Start of PROVIDED DATA

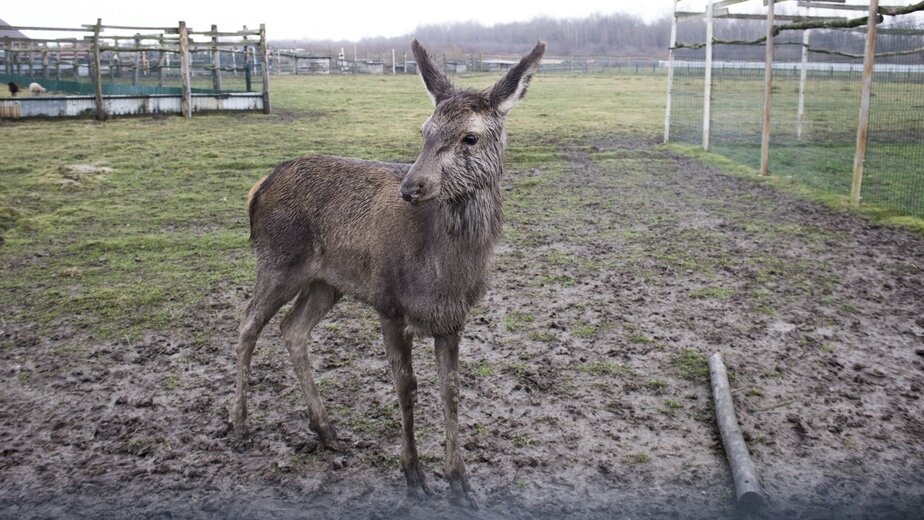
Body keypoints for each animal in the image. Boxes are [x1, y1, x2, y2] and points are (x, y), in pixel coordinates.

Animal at [231, 39, 544, 508]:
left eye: (470, 137)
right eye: (424, 131)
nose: (411, 187)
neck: (443, 274)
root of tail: (258, 187)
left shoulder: (454, 319)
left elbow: (451, 390)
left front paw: (460, 483)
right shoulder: (389, 303)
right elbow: (406, 386)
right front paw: (414, 475)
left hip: (326, 281)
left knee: (292, 328)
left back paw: (325, 428)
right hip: (277, 260)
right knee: (248, 323)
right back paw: (239, 423)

End of PROVIDED DATA

> [WORK TO BE COMPLETED]:
Work out how many lines of the data above hold the word "right", and write only the count.

> [YOUR SOLUTION]:
7